A Sound Solution to Seattle's Airport Traffic

The South 200th Link Extension transit project will extend the existing light rail system by 1.6 miles through the use of an elevated guideway adjacent to Sea-Tac International Airport. The new guideway extension will offer patrons an additional means of traveling to and from the airport and provide an alternative form of transportation to transit-dependent communities in South King County. This project is unique in that both PCL’s Transportation Infrastructure Group and its Seattle Buildings division are aiding in the project’s successful execution. PCL’s Transportation Infrastructure Group is the prime contractor on this project and will construct the guideway and light rail expansion, while PCL’s Seattle Buildings division is constructing the new South 200th Street Station. Utilizing the span-by-span and balanced cantilever erection methods, PCL will erect close to 1,200 precast-concrete segments.

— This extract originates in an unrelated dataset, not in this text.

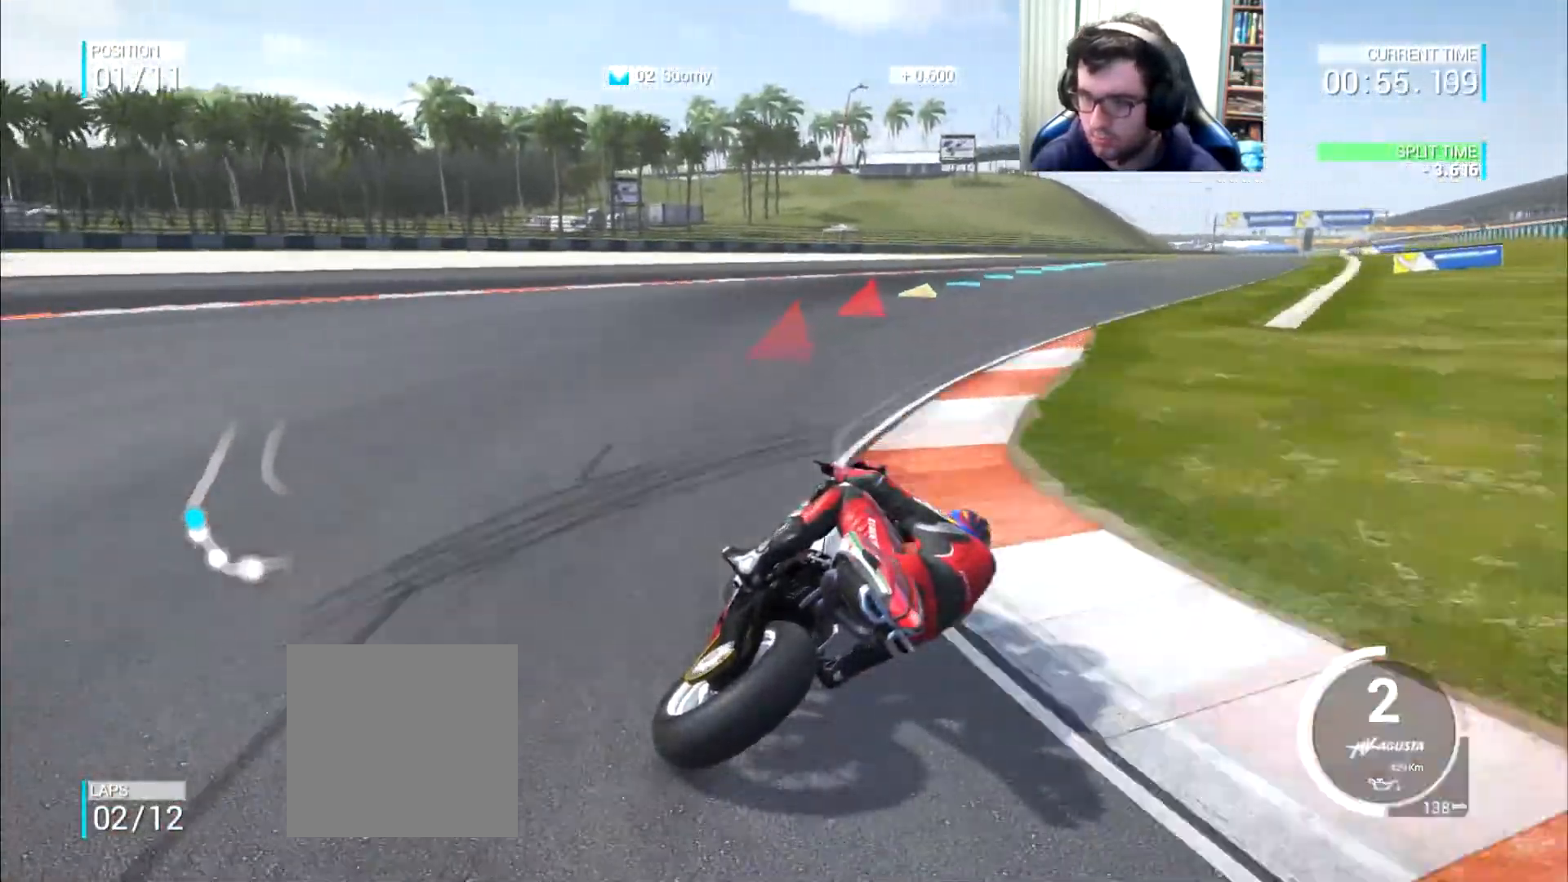
{"buttons": [], "left_stick": "up-right", "right_stick": "center", "events": [[334, "left_stick", "up-right"]]}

Close to 1,200 precast-concrete segments made
their way from an off-site casting yard to the project
site.

Coordination between the Washington State
Department of Transportation and PCL was
essential to ensuring timely delivery of these
massive pieces.

The project team used a collaborative mobile
application to define and track deficiencies within
each precast-concrete segment.

A Wild Ride

To minimize traffic disruptions at the jobsite, the project team produced and stored the noted concrete segments at an off-site casting yard located in Enumclaw, Washington. To fabricate these elements, the project team placed concrete into a variety of segment bed molds: four typical segment beds, a pier segment bed, a constant depth bed, and a variable depth bed. A high-strength concrete mix yielding 6,500 pounds per square inch of pressure in just 24 hours was used to pour the segments. This quick turnaround time was essential to starting the casting cycle again the next day. Trucks then transported the 35-ton segments more than 30 miles from the casting yard to the primary jobsite for installation.
Wide-load restrictions set by the Washington State Department of Transportation (WSDOT) made coordination between project teams and jobsites critical to the successful and timely delivery of the precast-concrete bridge segments. Such restrictions prohibited travel times during morning and evening commutes, reduced speed limits, and limited load-bearing on particular roads and highways. To comply with WSDOT regulations, trucks transporting the massive elements were shipped from the casting yard between two and three o’clock in the morning and arrived at the jobsite by four in the morning.
“Fabricating the precast-concrete segments off-site and delivering segments ‘just-in-time’ for span-by-span assembly has significantly reduced the project construction and traffic impacts at the airport and for the Sea-Tac community,” said Sound Transit project director Miles Haupt.

Weathering It All

If you’ve ever visited Seattle, you know that rainy days are a way of life there, and the Pacific Northwest’s wet conditions created unique challenges for the casting yard project team. In order for the concrete segments to cure correctly, the temperature had to be above 40° Fahrenheit, and conditions dry. To mitigate exterior conditions, the project team implemented tent system at the casting yard.

To define and track deficiencies within each precast-concrete segment, the project team used Building Information Modeling 360 Field, a collaborative mobile application that allowed PCL to manage construction through the entire life cycle of a project. Despite the trials imposed by Mother Nature, the project team maintained strict internal and client quality specification and compliance requirements and enthusiastically delivered a high level product.

“It feels great to know that we’ve put in this structure that will last for many generations to come,” said PCL casting yard project manager Geren Shankar. “I’ll miss the people, the challenge, and the enthusiasm that the laborers and carpenters put into their work every day.”